Mechanical Interface Dysfunction
These dysfunctions deal with abnormal or undesirable forces on the nervous system. There are two main categories with their own subcategories.
1) Closing dysfunctions – Altered closing mechanisms of the movement complex. Can be reduced (protective response) or excessive (hypermobility/instability).
2) Opening dysfunctions – Altered opening mechanisms of the movement complex. Can be reduced which creates impaired pressure reduction, or excessive leading to tissue traction.
This type of dysfunction is when interfacing structures of abnormal shape or size exerts undesirable pressure on neural structures. These cases typically have poor responses to therapeutic interventions, simply because clinicians are unable to directly alter pathology. Neurodynamic techniques are often contraindicated in these folk.
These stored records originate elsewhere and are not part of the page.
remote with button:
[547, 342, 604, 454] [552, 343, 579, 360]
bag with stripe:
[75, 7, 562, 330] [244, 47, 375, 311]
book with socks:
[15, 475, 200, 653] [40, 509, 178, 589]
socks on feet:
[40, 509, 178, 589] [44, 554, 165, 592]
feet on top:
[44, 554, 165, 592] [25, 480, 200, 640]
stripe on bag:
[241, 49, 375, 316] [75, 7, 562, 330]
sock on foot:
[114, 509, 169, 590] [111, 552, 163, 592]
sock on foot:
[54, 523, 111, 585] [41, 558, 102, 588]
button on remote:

These dysfunctions occur when physiological changes in interfaces lead to pathodynamics in the nervous system. These processes include inflammation, swelling, or bulging disks to name a few.
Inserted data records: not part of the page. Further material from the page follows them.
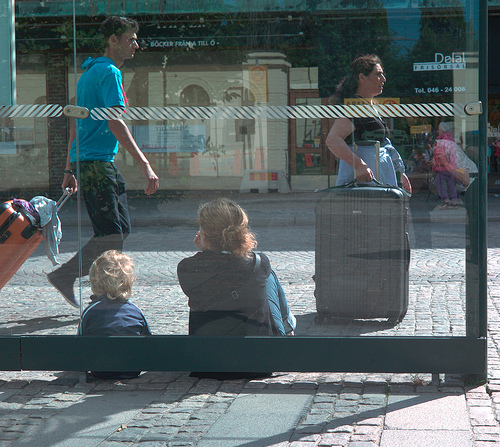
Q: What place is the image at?
A: It is at the street.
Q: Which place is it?
A: It is a street.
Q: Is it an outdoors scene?
A: Yes, it is outdoors.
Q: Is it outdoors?
A: Yes, it is outdoors.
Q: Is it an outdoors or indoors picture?
A: It is outdoors.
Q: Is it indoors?
A: No, it is outdoors.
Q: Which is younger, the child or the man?
A: The child is younger than the man.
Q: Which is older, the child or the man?
A: The man is older than the child.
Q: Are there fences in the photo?
A: No, there are no fences.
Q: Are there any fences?
A: No, there are no fences.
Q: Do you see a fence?
A: No, there are no fences.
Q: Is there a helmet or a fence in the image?
A: No, there are no fences or helmets.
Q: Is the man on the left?
A: Yes, the man is on the left of the image.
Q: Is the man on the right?
A: No, the man is on the left of the image.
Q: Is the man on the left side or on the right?
A: The man is on the left of the image.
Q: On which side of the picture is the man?
A: The man is on the left of the image.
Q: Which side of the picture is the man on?
A: The man is on the left of the image.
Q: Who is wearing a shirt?
A: The man is wearing a shirt.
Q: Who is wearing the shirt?
A: The man is wearing a shirt.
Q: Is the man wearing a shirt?
A: Yes, the man is wearing a shirt.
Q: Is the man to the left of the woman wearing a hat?
A: No, the man is wearing a shirt.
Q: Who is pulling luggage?
A: The man is pulling luggage.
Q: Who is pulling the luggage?
A: The man is pulling luggage.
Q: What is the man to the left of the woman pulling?
A: The man is pulling luggage.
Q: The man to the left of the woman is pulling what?
A: The man is pulling luggage.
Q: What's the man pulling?
A: The man is pulling luggage.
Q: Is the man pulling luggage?
A: Yes, the man is pulling luggage.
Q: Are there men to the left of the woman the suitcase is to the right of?
A: Yes, there is a man to the left of the woman.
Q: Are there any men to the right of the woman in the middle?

2) Tensioning – abnormal elongation mechanics or sensitivity.
3) Hypermobility – Excessive neural excursion.
4) Pathoanatomical – Neural symptoms created by nervous system pathology.
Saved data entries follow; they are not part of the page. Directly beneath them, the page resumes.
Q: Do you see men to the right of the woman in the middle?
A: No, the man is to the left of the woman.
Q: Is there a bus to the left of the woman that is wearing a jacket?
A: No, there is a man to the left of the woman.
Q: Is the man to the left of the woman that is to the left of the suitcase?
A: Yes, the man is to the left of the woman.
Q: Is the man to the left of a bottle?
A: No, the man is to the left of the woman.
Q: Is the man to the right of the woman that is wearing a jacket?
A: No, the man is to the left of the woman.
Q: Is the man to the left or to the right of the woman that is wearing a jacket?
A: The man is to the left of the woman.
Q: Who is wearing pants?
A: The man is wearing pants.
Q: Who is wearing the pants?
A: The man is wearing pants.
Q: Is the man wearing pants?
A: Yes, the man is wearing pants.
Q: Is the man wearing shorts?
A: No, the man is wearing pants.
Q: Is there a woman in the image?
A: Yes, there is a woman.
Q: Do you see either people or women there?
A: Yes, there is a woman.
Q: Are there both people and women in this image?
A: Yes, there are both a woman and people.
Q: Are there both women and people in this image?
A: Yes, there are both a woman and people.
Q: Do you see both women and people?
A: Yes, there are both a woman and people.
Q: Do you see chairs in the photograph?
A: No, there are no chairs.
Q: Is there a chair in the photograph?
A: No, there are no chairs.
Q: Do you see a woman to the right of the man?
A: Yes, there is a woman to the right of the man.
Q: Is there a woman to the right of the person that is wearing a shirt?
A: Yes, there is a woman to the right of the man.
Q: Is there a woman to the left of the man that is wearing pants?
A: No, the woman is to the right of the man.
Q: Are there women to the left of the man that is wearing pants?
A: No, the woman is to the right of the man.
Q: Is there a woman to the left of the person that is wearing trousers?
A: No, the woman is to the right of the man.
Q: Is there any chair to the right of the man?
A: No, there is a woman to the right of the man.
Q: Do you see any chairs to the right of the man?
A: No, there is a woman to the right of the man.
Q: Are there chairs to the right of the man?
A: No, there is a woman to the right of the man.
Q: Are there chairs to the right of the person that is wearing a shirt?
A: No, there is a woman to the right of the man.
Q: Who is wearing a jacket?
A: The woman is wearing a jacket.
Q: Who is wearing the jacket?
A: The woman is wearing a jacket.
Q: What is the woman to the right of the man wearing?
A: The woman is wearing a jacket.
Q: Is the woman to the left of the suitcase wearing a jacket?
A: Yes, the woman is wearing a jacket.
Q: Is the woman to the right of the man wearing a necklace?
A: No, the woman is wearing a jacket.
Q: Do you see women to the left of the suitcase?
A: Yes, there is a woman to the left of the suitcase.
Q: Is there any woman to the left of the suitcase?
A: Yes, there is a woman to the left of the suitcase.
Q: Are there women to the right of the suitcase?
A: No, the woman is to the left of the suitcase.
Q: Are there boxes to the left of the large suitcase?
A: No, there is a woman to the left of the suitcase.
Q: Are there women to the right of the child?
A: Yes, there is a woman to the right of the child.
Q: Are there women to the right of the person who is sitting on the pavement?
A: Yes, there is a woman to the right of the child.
5) Pathophysiological – Abnormal neural physiology leads to pathophysiological dysfunction. Blood pressure changes are an example of this, based on magnitude and time.
Other irritants can influence neural responses. Mechanical irritation can play a role based on C fiber innervation. These fibers can lead to inflammation due to efferent activity. These nociceptors can responds to mechanical movements because they innervate the epineurium and dura.
The way the nervous system can become a symptom source with movements and postures is by mechanosensitivity. When a nerve becomes mechanosensitive from a force, increased afferent firing travels to the central nervous system. This signal can potentially create a pain experience.
All nerve have some mechanosensitivity, but the amount varies depending on the mechanical trigger magnitude and the nervous system’s health. This aspect can be tested by performing tapping along a nerve tract or performing a neurodynamic test. In abnormal situations, nerve impulses more readily fire leading to potential symptoms. Altered mechanosensitivity can occur in peripheral nerves, nerve roots, the dorsal root ganglion, and the spinal cord.
Mechanosensitivity can also occur from chemical and cytoskeletal influences. Neurofilaments can accumulate in unmyelinated areas. This adaptation occurs to protect neural structures.
Suboptimal musculoskeletal activity can also play a role in nervous system sensitivity. If motor control is altered via hyper or hypoactivity, neural tissue can be exposed to danger or overprotected. Motor control can be altered many ways, to include trigger points, muscle imbalance, and paralysis to name a few.
There are two inflammatory dysfunctions – neurogenic and reduced. Neurogenic inflammation involves substance P and calcitonin gene-related peptide (CGRP) release from C fibers in the dorsal root ganglion. These substances travel to the peripheral nerve’s distal terminals to affect vasodilation and inflammation. This inflammation occurs with increased efferent activity.
Reduced inflammation is when there is a decreased inflammatory response due to decreased efferent nerve activity. You see this dysfunction in those with denervation and hypoactivity, which can lead to poor healing.
The sympathetic nervous system can also play a role in inflammation. This act happens by releasing prostaglandins, adrenaline, and noradrenaline. These changes occur when there is excessive pressure on the nervous system.